TASK DIRECTIONS:
The answer must be every entry below, word for word, with the pictures left out.

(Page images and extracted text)
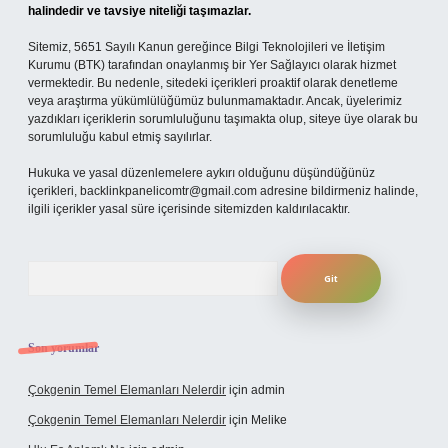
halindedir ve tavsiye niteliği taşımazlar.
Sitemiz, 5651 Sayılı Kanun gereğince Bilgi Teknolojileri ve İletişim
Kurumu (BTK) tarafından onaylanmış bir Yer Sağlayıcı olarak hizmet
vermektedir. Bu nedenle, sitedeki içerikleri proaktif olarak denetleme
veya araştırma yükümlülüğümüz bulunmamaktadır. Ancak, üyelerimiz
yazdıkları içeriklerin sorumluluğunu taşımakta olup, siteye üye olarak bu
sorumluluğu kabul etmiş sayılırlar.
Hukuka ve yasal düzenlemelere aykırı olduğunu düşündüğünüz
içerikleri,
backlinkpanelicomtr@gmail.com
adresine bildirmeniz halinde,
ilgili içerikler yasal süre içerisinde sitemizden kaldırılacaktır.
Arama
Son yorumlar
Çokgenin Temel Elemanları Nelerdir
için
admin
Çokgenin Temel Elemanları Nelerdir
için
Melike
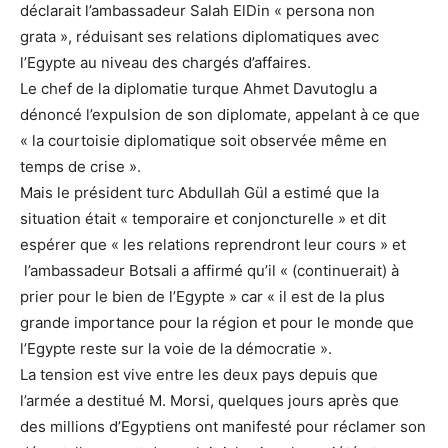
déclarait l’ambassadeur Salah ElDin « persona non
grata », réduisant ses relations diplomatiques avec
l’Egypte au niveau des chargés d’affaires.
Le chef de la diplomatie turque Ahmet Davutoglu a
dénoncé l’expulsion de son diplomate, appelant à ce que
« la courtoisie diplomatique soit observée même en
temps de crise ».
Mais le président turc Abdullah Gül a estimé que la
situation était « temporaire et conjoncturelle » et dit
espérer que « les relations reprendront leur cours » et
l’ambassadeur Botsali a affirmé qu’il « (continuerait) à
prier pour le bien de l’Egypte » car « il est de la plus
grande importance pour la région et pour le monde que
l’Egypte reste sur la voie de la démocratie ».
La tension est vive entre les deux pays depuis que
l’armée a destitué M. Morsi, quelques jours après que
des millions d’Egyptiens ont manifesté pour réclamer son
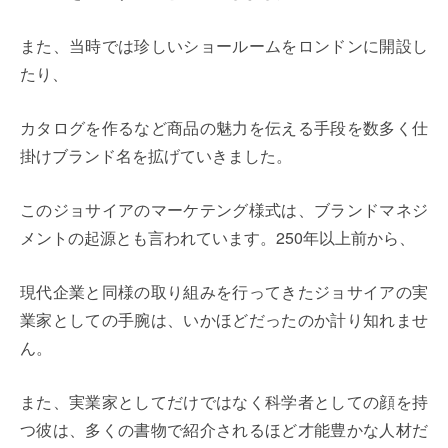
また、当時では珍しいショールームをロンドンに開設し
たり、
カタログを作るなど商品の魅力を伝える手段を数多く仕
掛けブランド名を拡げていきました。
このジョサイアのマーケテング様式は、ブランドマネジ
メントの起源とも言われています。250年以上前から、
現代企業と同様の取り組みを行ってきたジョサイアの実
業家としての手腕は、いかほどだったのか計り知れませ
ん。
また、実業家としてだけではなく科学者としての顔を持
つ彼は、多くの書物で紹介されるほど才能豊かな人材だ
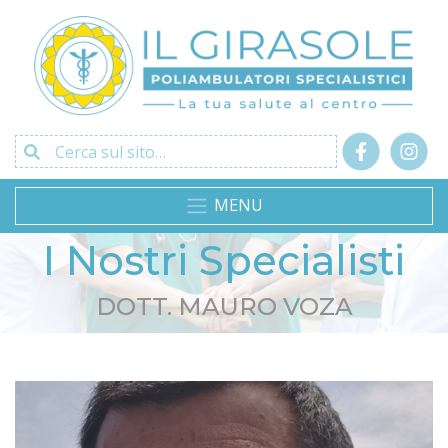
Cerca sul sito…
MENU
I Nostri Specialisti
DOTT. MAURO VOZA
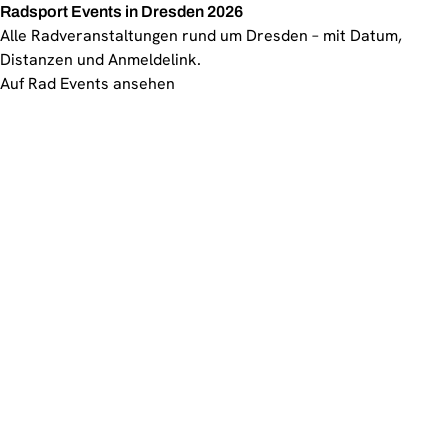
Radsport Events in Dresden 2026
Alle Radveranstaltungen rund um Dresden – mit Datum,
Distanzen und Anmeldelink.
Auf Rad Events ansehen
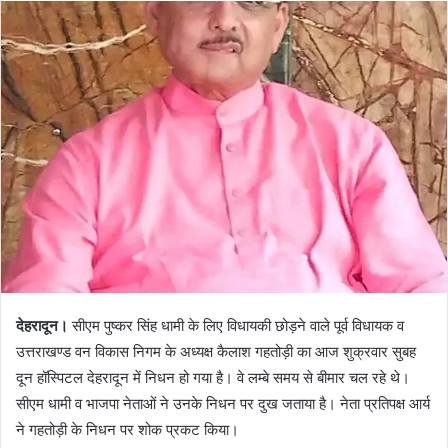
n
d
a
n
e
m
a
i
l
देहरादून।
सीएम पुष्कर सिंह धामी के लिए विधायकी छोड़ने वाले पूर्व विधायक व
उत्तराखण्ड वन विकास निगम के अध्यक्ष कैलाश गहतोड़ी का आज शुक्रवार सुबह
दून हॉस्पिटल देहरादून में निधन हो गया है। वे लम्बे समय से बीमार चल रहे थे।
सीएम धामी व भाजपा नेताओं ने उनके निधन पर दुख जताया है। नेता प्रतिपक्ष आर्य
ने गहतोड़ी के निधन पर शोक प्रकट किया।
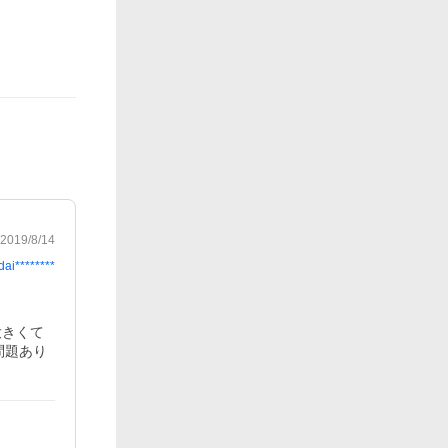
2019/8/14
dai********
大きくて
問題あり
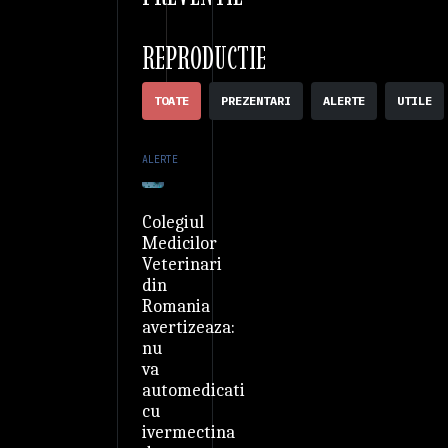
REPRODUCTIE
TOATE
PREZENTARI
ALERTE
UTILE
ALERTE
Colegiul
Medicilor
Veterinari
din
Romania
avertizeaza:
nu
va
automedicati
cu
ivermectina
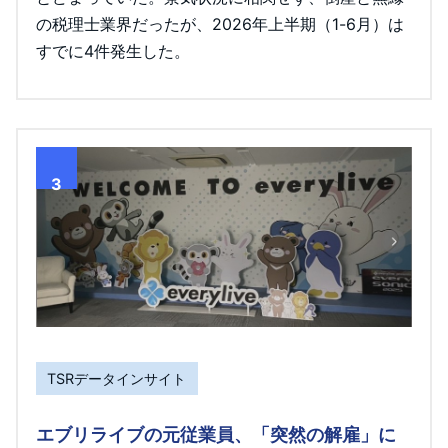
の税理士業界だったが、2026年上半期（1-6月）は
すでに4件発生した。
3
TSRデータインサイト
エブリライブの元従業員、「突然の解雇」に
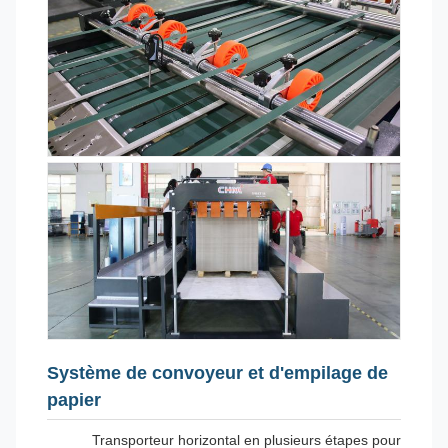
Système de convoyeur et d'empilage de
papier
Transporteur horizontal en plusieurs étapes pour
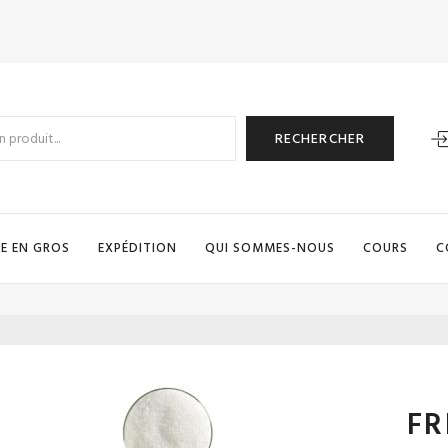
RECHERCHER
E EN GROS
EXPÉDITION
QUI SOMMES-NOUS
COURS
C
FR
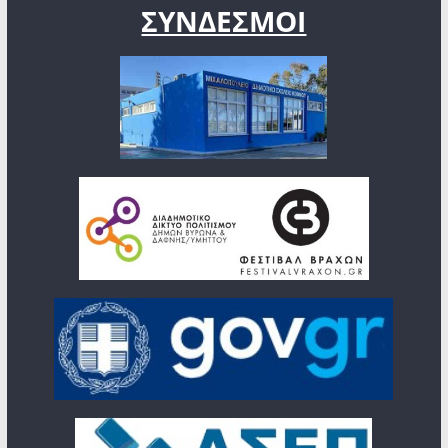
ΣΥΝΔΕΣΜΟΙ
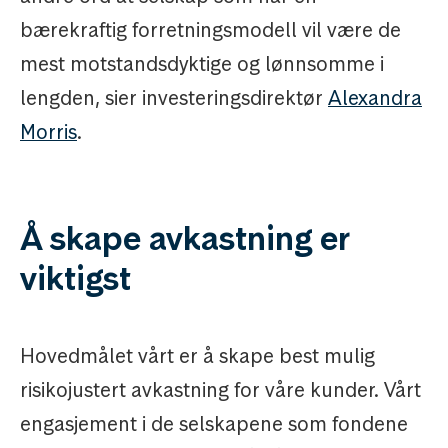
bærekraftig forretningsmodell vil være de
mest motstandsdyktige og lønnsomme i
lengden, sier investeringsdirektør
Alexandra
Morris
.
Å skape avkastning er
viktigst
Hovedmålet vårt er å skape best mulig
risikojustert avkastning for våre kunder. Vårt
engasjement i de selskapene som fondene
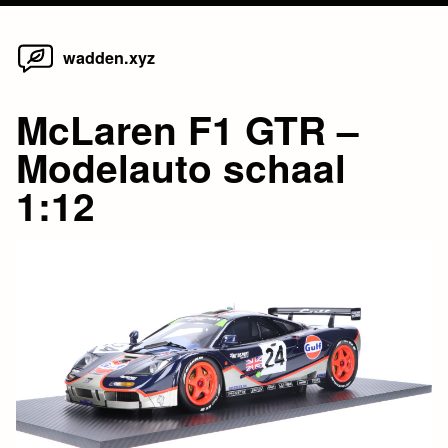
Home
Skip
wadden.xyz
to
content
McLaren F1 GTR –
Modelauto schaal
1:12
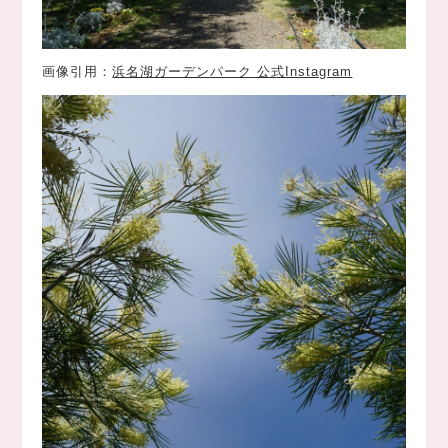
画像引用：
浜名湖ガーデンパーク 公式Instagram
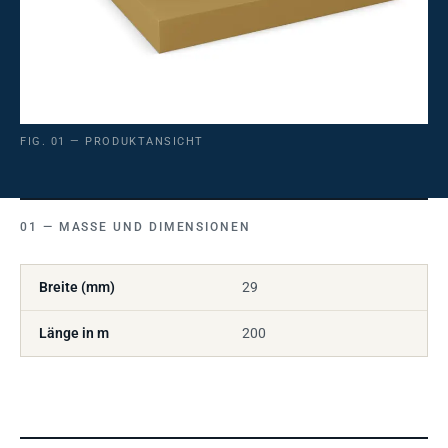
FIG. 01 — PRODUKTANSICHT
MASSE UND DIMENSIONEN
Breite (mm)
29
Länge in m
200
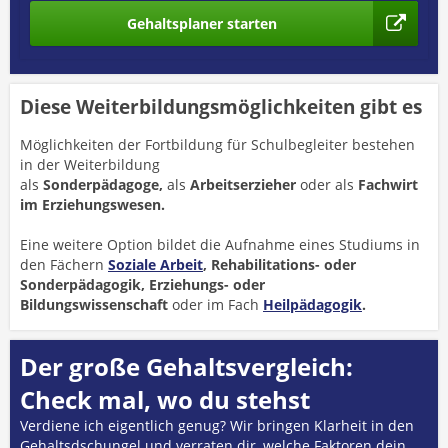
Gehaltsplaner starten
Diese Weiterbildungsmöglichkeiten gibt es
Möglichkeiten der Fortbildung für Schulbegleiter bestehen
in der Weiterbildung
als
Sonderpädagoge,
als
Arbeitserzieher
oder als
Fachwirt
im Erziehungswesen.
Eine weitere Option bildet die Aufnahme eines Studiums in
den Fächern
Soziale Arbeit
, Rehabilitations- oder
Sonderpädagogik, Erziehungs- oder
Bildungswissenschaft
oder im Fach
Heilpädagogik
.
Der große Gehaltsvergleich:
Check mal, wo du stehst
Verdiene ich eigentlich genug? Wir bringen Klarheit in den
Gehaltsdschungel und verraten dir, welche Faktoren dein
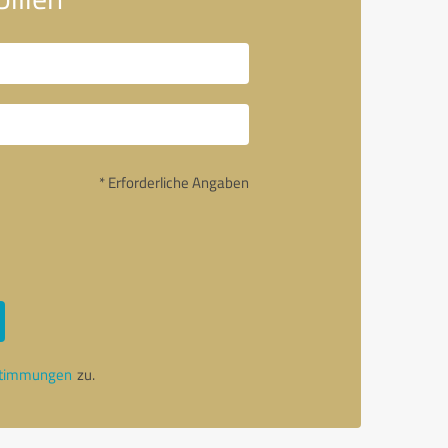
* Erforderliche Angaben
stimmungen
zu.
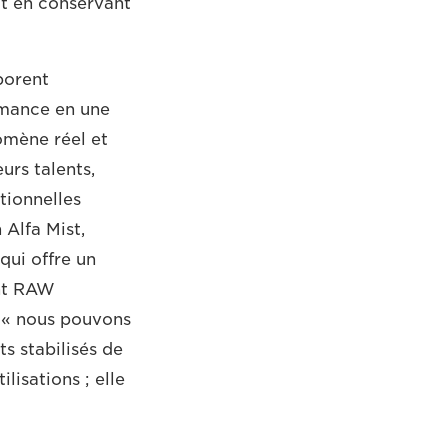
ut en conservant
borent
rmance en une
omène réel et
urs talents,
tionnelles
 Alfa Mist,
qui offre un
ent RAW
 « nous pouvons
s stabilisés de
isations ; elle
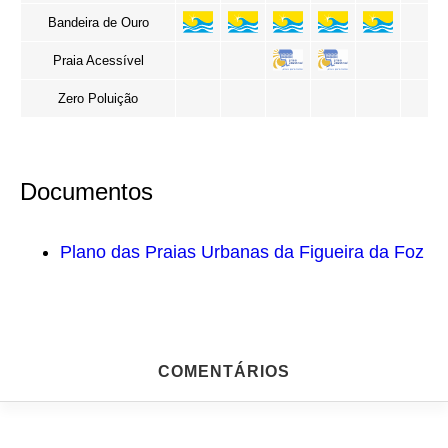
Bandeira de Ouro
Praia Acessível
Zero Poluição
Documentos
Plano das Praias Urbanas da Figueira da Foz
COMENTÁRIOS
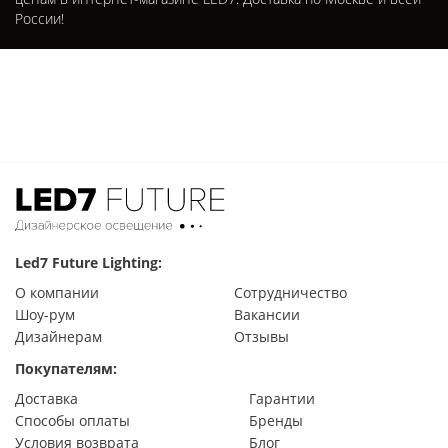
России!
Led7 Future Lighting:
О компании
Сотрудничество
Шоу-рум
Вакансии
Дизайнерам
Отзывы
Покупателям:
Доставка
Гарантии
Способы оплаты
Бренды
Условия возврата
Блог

OUTPUT FOR THIS TASK:
halindedir ve tavsiye niteliği taşımazlar.
Sitemiz, 5651 Sayılı Kanun gereğince Bilgi Teknolojileri ve İletişim
Kurumu (BTK) tarafından onaylanmış bir Yer Sağlayıcı olarak hizmet
vermektedir. Bu nedenle, sitedeki içerikleri proaktif olarak denetleme
veya araştırma yükümlülüğümüz bulunmamaktadır. Ancak, üyelerimiz
yazdıkları içeriklerin sorumluluğunu taşımakta olup, siteye üye olarak bu
sorumluluğu kabul etmiş sayılırlar.
Hukuka ve yasal düzenlemelere aykırı olduğunu düşündüğünüz
içerikleri,
backlinkpanelicomtr@gmail.com
adresine bildirmeniz halinde,
ilgili içerikler yasal süre içerisinde sitemizden kaldırılacaktır.
Arama
Son yorumlar
Çokgenin Temel Elemanları Nelerdir
için
admin
Çokgenin Temel Elemanları Nelerdir
için
Melike
déclarait l’ambassadeur Salah ElDin « persona non
grata », réduisant ses relations diplomatiques avec
l’Egypte au niveau des chargés d’affaires.
Le chef de la diplomatie turque Ahmet Davutoglu a
dénoncé l’expulsion de son diplomate, appelant à ce que
« la courtoisie diplomatique soit observée même en
temps de crise ».
Mais le président turc Abdullah Gül a estimé que la
situation était « temporaire et conjoncturelle » et dit
espérer que « les relations reprendront leur cours » et
l’ambassadeur Botsali a affirmé qu’il « (continuerait) à
prier pour le bien de l’Egypte » car « il est de la plus
grande importance pour la région et pour le monde que
l’Egypte reste sur la voie de la démocratie ».
La tension est vive entre les deux pays depuis que
l’armée a destitué M. Morsi, quelques jours après que
des millions d’Egyptiens ont manifesté pour réclamer son
また、当時では珍しいショールームをロンドンに開設し
たり、
カタログを作るなど商品の魅力を伝える手段を数多く仕
掛けブランド名を拡げていきました。
このジョサイアのマーケテング様式は、ブランドマネジ
メントの起源とも言われています。250年以上前から、
現代企業と同様の取り組みを行ってきたジョサイアの実
業家としての手腕は、いかほどだったのか計り知れませ
ん。
また、実業家としてだけではなく科学者としての顔を持
つ彼は、多くの書物で紹介されるほど才能豊かな人材だ
Cerca sul sito…
MENU
I Nostri Specialisti
DOTT. MAURO VOZA
Radsport Events in Dresden 2026
Alle Radveranstaltungen rund um Dresden – mit Datum,
Distanzen und Anmeldelink.
Auf Rad Events ansehen
n
d
a
n
e
m
a
i
l
देहरादून।
सीएम पुष्कर सिंह धामी के लिए विधायकी छोड़ने वाले पूर्व विधायक व
उत्तराखण्ड वन विकास निगम के अध्यक्ष कैलाश गहतोड़ी का आज शुक्रवार सुबह
दून हॉस्पिटल देहरादून में निधन हो गया है। वे लम्बे समय से बीमार चल रहे थे।
सीएम धामी व भाजपा नेताओं ने उनके निधन पर दुख जताया है। नेता प्रतिपक्ष आर्य
ने गहतोड़ी के निधन पर शोक प्रकट किया।
2019/8/14
dai********
大きくて
問題あり
REPRODUCTIE
TOATE
PREZENTARI
ALERTE
UTILE
ALERTE
Colegiul
Medicilor
Veterinari
din
Romania
avertizeaza:
nu
va
automedicati
cu
ivermectina
の税理士業界だったが、2026年上半期（1-6月）は
すでに4件発生した。
3
TSRデータインサイト
エブリライブの元従業員、「突然の解雇」に
Système de convoyeur et d'empilage de
papier
Transporteur horizontal en plusieurs étapes pour
RECHERCHER
E EN GROS
EXPÉDITION
QUI SOMMES-NOUS
COURS
C
FR
ΣΥΝΔΕΣΜΟΙ
bærekraftig forretningsmodell vil være de
mest motstandsdyktige og lønnsomme i
lengden, sier investeringsdirektør
Alexandra
Morris
.
Å skape avkastning er
viktigst
Hovedmålet vårt er å skape best mulig
risikojustert avkastning for våre kunder. Vårt
engasjement i de selskapene som fondene
Home
Skip
wadden.xyz
to
content
McLaren F1 GTR –
Modelauto schaal
1:12
画像引用：
浜名湖ガーデンパーク 公式Instagram
FIG. 01 — PRODUKTANSICHT
MASSE UND DIMENSIONEN
Breite (mm)
29
Länge in m
200
Gehaltsplaner starten
Diese Weiterbildungsmöglichkeiten gibt es
Möglichkeiten der Fortbildung für Schulbegleiter bestehen
in der Weiterbildung
als
Sonderpädagoge,
als
Arbeitserzieher
oder als
Fachwirt
im Erziehungswesen.
Eine weitere Option bildet die Aufnahme eines Studiums in
den Fächern
Soziale Arbeit
, Rehabilitations- oder
Sonderpädagogik, Erziehungs- oder
Bildungswissenschaft
oder im Fach
Heilpädagogik
.
Der große Gehaltsvergleich:
Check mal, wo du stehst
Verdiene ich eigentlich genug? Wir bringen Klarheit in den
Gehaltsdschungel und verraten dir, welche Faktoren dein
* Erforderliche Angaben
stimmungen
zu.
ut en conservant
borent
rmance en une
omène réel et
urs talents,
tionnelles
 Alfa Mist,
qui offre un
ent RAW
 « nous pouvons
s stabilisés de
isations ; elle
Bandeira de Ouro
Praia Acessível
Zero Poluição
Documentos
Plano das Praias Urbanas da Figueira da Foz
COMENTÁRIOS
России!
Led7 Future Lighting:
О компании
Сотрудничество
Шоу-рум
Вакансии
Дизайнерам
Отзывы
Покупателям:
Доставка
Гарантии
Способы оплаты
Бренды
Условия возврата
Блог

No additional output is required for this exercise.